No entanto, alguns fabricantes reservam uma parte da produção do ano para ser comercializada sem pasteurização. Essa bebida é chamada de namazake. Esse saquê não pasteurizado costuma ter um sabor mais refrescante e precisa ficar conservado em geladeira e consumido rapidamente. Por isso, em alguns casos, o namazake nem chega a ser vendido fora da própria fábrica.


Uma história de quase 3 mil anos


Produção de saquê no Período Meiji

Não existem registros exatos de quando se começou a produzir bebida alcoólica com o arroz. Até porque é bem provável que os nossos ancestrais tenham aprendido a se embebedar antes mesmo de saberem escrever. Alguns historiadores acreditam que a produção de goró com o cereal deve ter se iniciado na China por volta do ano 500 antes de Cristo.

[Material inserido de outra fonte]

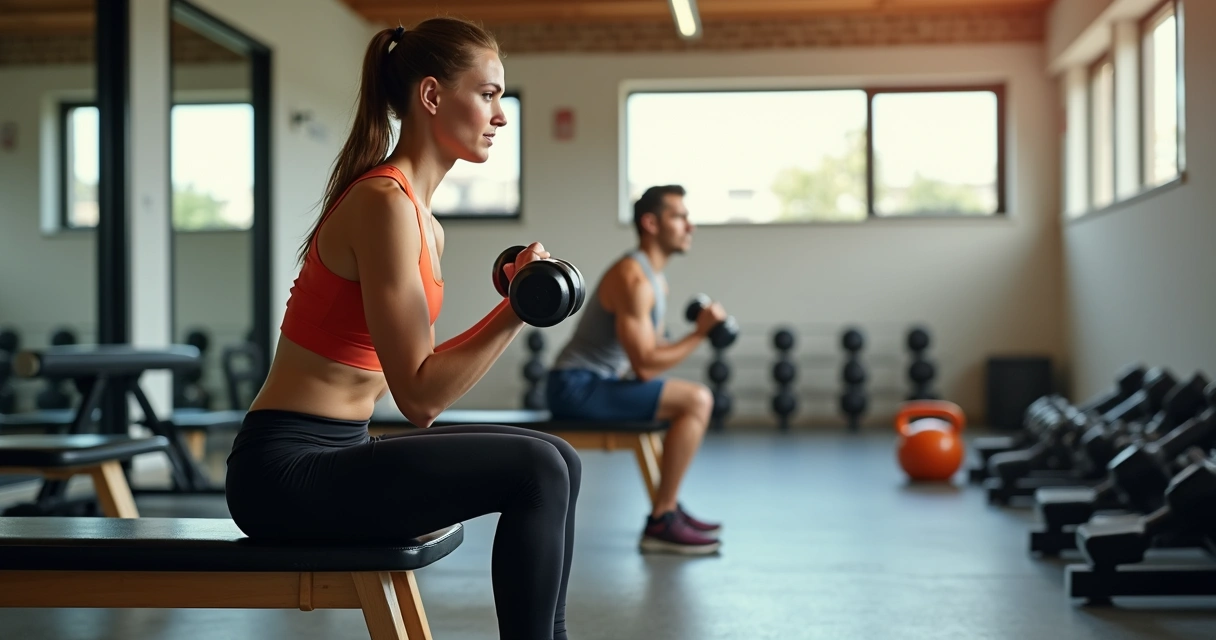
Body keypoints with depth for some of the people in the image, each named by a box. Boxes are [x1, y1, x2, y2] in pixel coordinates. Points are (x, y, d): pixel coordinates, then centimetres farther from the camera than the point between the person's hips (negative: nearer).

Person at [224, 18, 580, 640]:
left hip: (340, 451, 10)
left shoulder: (424, 222, 11)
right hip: (285, 471, -9)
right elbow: (418, 395, -21)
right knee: (536, 471, -18)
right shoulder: (384, 203, -17)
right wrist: (514, 311, -25)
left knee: (557, 464, 8)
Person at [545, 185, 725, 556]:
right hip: (575, 388, -11)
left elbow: (651, 351, 19)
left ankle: (667, 508, 22)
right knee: (696, 400, -20)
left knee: (694, 400, 23)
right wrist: (699, 334, -15)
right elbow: (645, 366, -23)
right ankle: (661, 523, -14)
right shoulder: (633, 278, -18)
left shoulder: (656, 280, 14)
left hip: (595, 384, 11)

O processo de produção desse saquê primordial dá um certo nojinho. Acredita-se que esses ancestrais mastigavam o arroz juntamente com nozes e cuspiam (eca!) numa espécie de caçamba onde as enzimas da saliva davam uma força no processo de fermentação. Somente um tempo depois que entrou em cena o kōji para mostrar a quem não gosta da ideia de ter fungos nas comidas/bebidas que a coisa poderia ser beeeeem pior. Foi essa técnica que, ainda bem, se difundiu no Japão durante o século 8 da era cristã e perdura até hoje.

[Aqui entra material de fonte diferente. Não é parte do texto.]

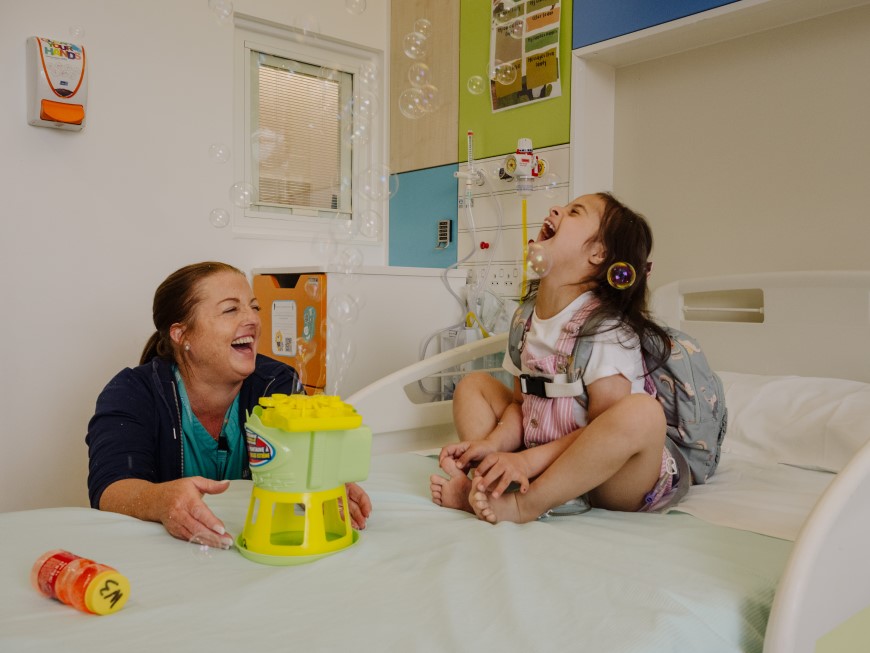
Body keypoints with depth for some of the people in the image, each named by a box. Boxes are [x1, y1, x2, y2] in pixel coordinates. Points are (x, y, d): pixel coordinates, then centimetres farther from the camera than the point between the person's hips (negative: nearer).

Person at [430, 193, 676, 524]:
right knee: (474, 383, 8)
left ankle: (522, 505, -26)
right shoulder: (527, 317, 4)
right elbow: (521, 402, 7)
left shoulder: (605, 328, -17)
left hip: (606, 478, -6)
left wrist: (528, 460, -26)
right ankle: (483, 481, -19)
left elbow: (606, 428, -21)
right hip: (545, 458, 7)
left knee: (642, 412, -36)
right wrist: (493, 444, -12)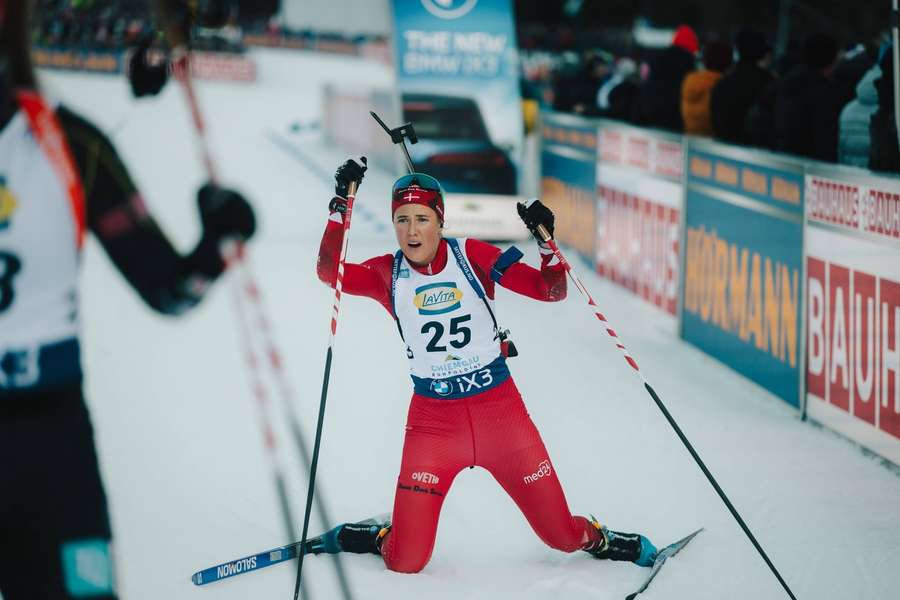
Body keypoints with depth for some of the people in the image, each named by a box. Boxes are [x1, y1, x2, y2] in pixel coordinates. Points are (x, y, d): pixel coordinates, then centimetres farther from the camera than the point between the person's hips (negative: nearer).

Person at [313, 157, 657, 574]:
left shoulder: (471, 256, -5)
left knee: (562, 536, 5)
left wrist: (547, 242, -22)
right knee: (405, 563, -5)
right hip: (432, 418, 0)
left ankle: (595, 538, 39)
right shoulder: (388, 274, -3)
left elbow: (551, 290, -6)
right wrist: (341, 205, -27)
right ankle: (381, 538, 28)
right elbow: (330, 273, -22)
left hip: (500, 408, 0)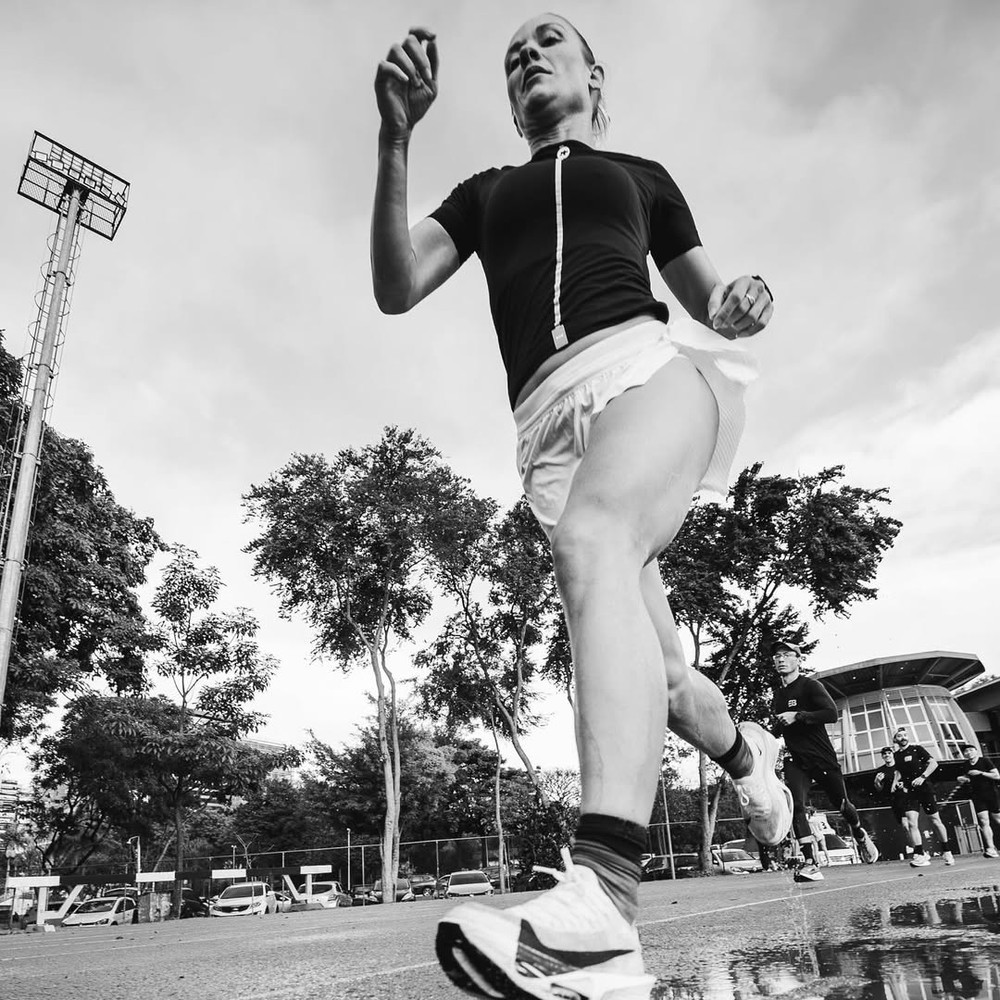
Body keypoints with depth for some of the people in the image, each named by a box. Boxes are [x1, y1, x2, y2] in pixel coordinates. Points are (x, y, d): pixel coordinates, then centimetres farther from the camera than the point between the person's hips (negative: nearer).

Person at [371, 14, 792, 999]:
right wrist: (395, 137, -1)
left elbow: (710, 304, 27)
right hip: (550, 416, 3)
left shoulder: (641, 174, 26)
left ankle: (601, 912, -45)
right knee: (653, 679, 0)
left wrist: (741, 304, 1)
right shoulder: (484, 193, 28)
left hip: (648, 362, -2)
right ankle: (746, 752, 35)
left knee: (591, 537, -36)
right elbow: (396, 288, 10)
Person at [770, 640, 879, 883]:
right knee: (796, 805, -17)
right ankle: (810, 864, -17)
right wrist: (776, 729, 8)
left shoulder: (810, 686, -8)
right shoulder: (777, 696, 12)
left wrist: (797, 716, -26)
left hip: (822, 756, -4)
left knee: (841, 804, 12)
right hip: (796, 760, 4)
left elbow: (831, 713, -22)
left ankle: (860, 835, 45)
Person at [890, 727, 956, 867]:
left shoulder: (916, 749, -1)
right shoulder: (896, 755, 10)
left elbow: (933, 763, -7)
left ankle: (947, 852, 23)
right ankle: (920, 855, -10)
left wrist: (922, 777, -17)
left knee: (935, 820, 4)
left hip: (925, 789, -3)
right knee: (911, 822, -11)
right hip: (910, 792, 3)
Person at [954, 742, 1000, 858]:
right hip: (978, 797, 3)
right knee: (984, 821, -7)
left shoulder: (984, 761, -5)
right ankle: (990, 848, -6)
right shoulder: (965, 767, 7)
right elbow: (965, 783, 19)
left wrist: (981, 773, -18)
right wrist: (961, 781, -4)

Nos duzentos anos seguintes, a produção de bebidas alcoólicas era monopólio do governo. Foi só no século 10 que templos e santuários começaram a produzir saquê e a água que tsuru não bebe acabou associada a diversas cerimônias e rituais religiosas budistas e xintoístas. Ainda assim, já no século 15, o costume de tomar umas já tinha se espalhado entre a gente comum. Nesta época, dezenas de pequenas lojas de venda de saquê foram abertas em cidades como Kyoto. Além disso, a produção, que antes seguia o calendário dos rituais religiosos, passou a ser feita, incialmente, o ano inteiro. Foi só um tempo depois que se percebeu que a fermentação é diretamente ligada ao calor e que, numa época sem refrigeração artificial, produzir saquê no inverno frio era bem mais seguro e foi tornado obrigatório. Assim, o kanzukuri — a produção de saquê na estação fria — virou padrão para todo o mercado.

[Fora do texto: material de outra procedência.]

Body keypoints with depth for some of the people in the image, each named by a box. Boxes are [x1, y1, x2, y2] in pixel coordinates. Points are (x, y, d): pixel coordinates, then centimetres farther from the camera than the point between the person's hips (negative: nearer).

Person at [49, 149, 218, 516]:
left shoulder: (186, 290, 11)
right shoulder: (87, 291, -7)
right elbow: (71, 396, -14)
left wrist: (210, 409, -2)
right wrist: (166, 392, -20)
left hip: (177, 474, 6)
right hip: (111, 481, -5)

Durante a Era Meiji (1868-1912), uma nova legislação permitiu que qualquer pessoa pudesse abrir uma fábrica de saquê. Muitos produtores tradicionais dos dias de hoje começaram sua produção nesta época. A nova lei criou um boom e mais de 30 mil produtores chegaram a se colocar no mercado. No entanto, a alta taxa de impostos fez sobreviver apenas os maiores e o número chegou a 8 mil produtores.


Com a chegada ao Japão da cerveja e de bebidas alcóolicas ocidentais, o saquê ganhou concorrência. Nos anos 1980, passou a ser associado a coisas do passado e a bebida nacional japonesa perdeu lugar para a cerveja, como aconteceu com a cachaça no Brasil. Atualmente, existem cerca de 1 mil e 500 fábricas de saquê no Japão. E muitas delas estão batalhando para se manter, criando novos produtos e buscando novos consumidores fora do Japão.


Este texto foi revisado e atualizado a partir do original publicado na Revista Guia JP.